Dataset entries:
________

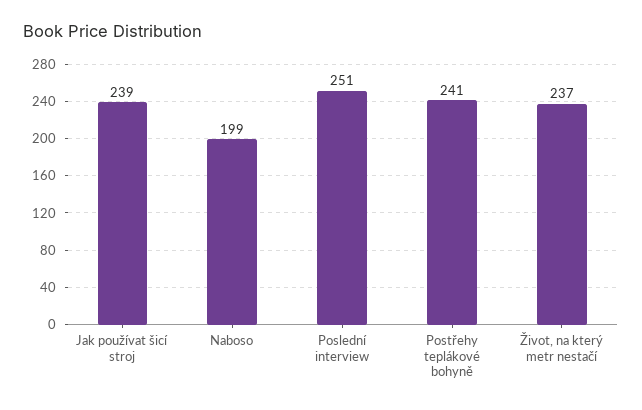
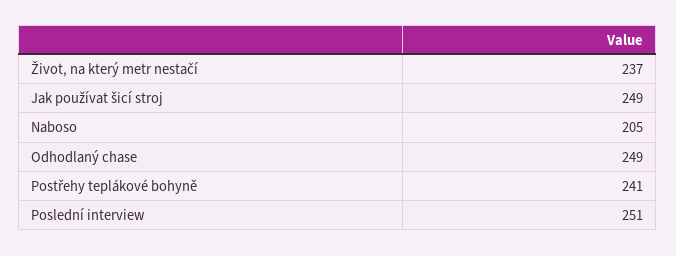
Jak používat šicí stroj: 239 -> 249
Naboso: 199 -> 205
Odhodlaný chase: none -> 249

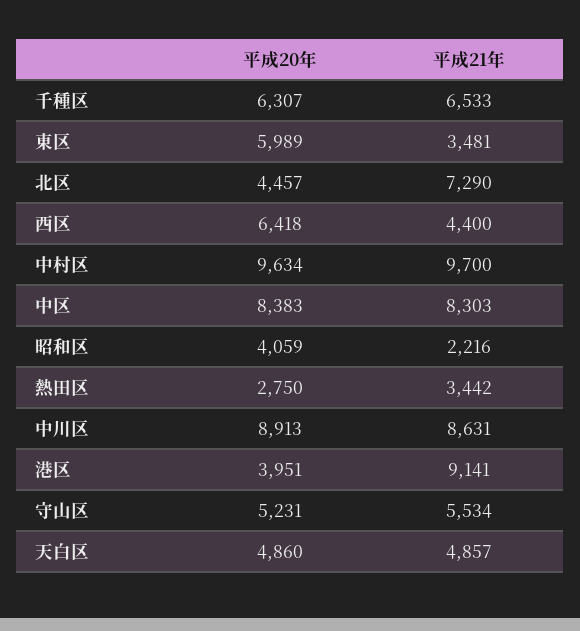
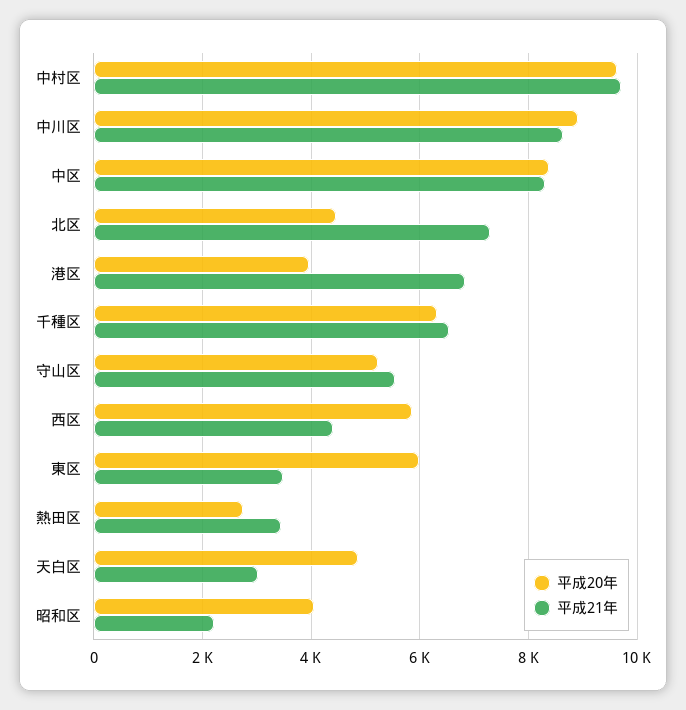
平成20年, 西区: 6418 -> 5800
平成21年, 港区: 9141 -> 6800
平成21年, 天白区: 4857 -> 3000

________

▸ WHAT NEEDS TO BE DONE
Copy the data exactly. Pictures do not belong in the copy.

▸ TASK SOLUTION
Jak používat šicí stroj: 239 -> 249
Naboso: 199 -> 205
Odhodlaný chase: none -> 249

平成20年, 西区: 6418 -> 5800
平成21年, 港区: 9141 -> 6800
平成21年, 天白区: 4857 -> 3000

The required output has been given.